*Job:*
Copy out the lines of the material starting with the line that contains "family: Cicadellidae" and going on through the line that contains "family: Issidae", keeping each line the same, and leave the pictures out.
┌──
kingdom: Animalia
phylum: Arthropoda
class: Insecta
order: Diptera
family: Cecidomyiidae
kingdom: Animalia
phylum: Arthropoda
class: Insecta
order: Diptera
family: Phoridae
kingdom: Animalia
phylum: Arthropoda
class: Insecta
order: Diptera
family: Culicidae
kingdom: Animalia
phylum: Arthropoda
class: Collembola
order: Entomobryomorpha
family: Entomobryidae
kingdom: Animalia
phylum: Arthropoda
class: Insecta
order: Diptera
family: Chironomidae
└──
┌──
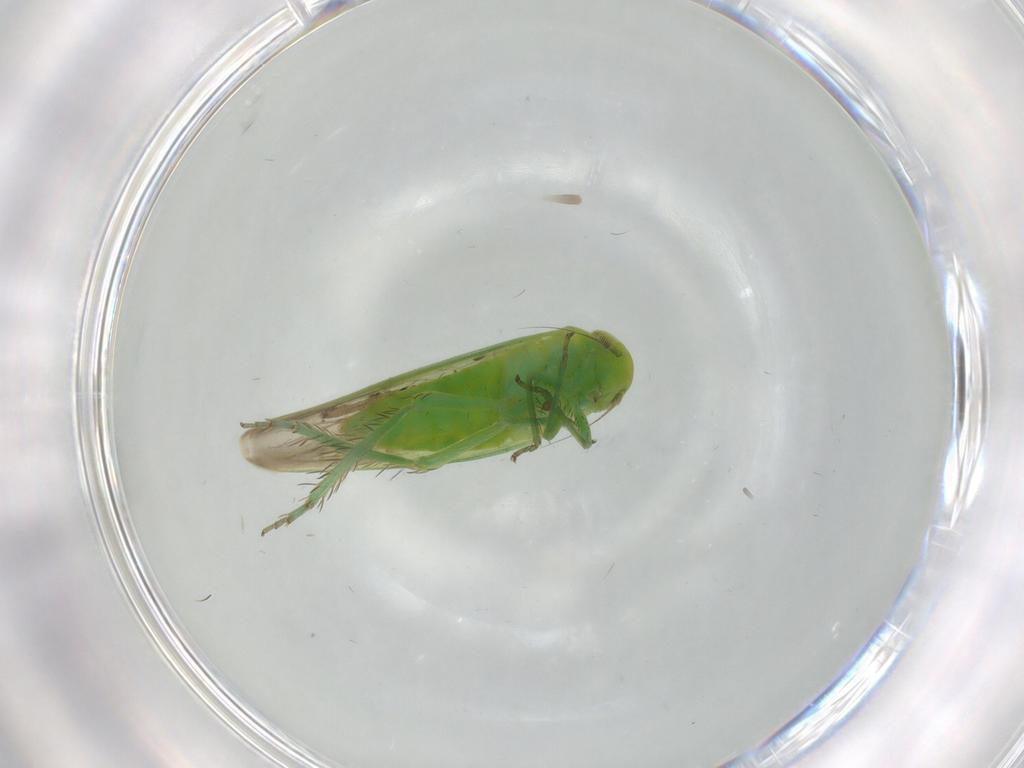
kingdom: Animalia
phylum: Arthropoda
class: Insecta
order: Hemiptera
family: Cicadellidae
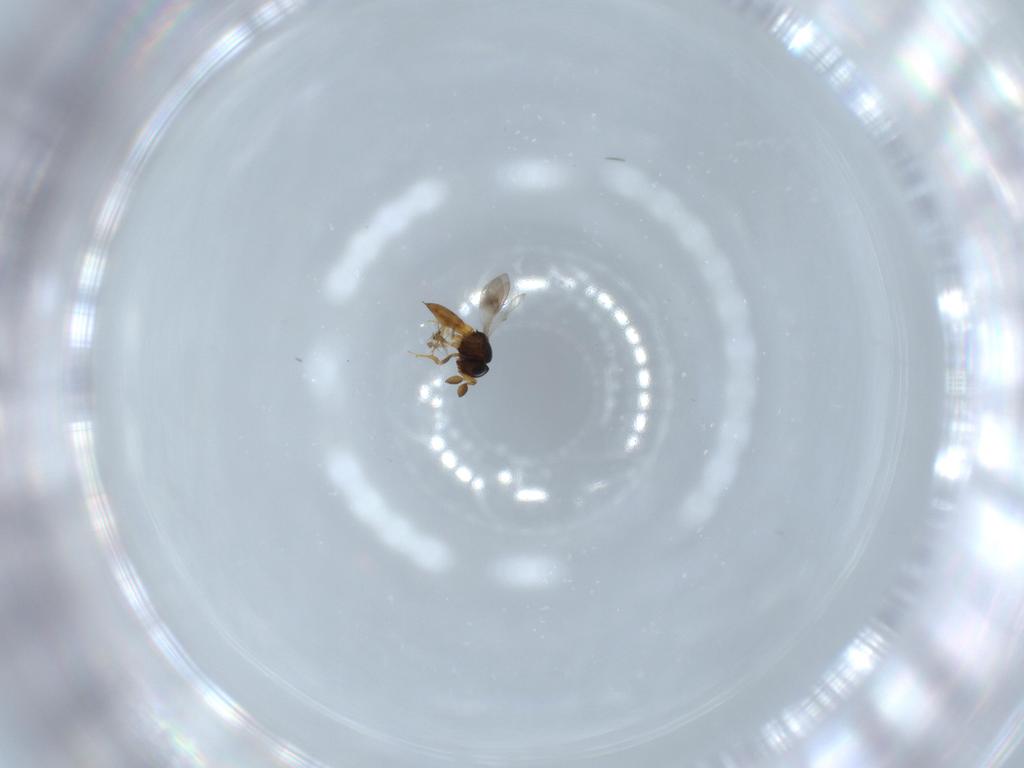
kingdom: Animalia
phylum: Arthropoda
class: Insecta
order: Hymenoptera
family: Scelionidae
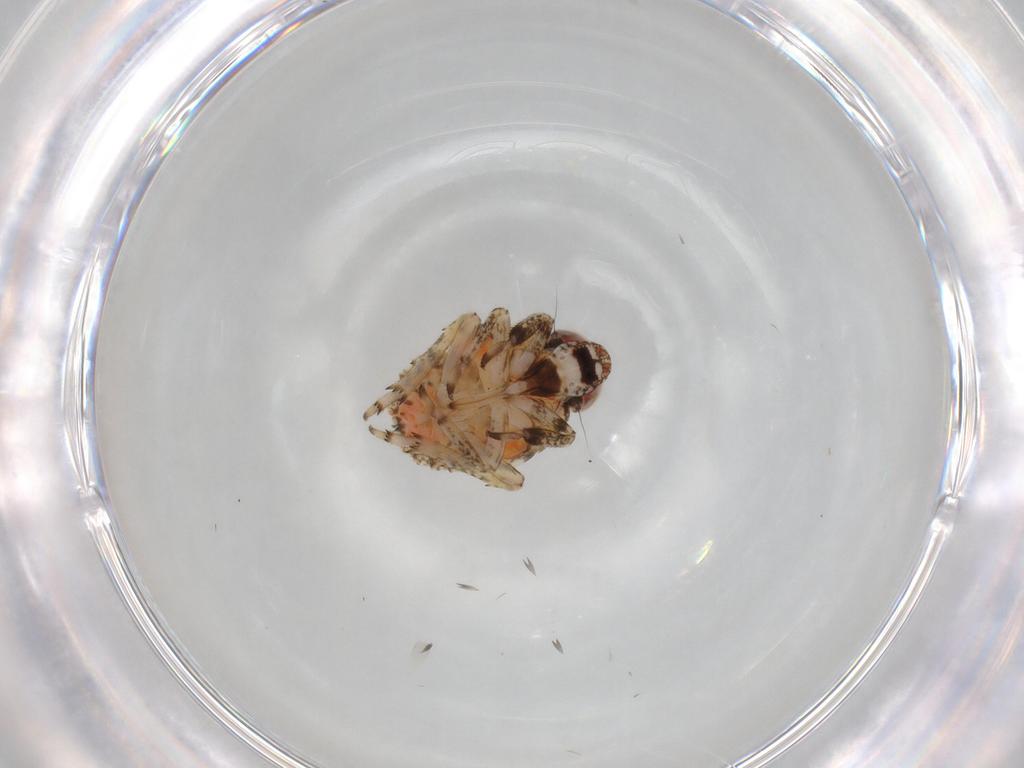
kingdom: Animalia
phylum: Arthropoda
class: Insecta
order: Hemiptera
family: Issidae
└──
*Exercise solution:*
family: Cicadellidae
kingdom: Animalia
phylum: Arthropoda
class: Insecta
order: Hymenoptera
family: Scelionidae
kingdom: Animalia
phylum: Arthropoda
class: Insecta
order: Hemiptera
family: Issidae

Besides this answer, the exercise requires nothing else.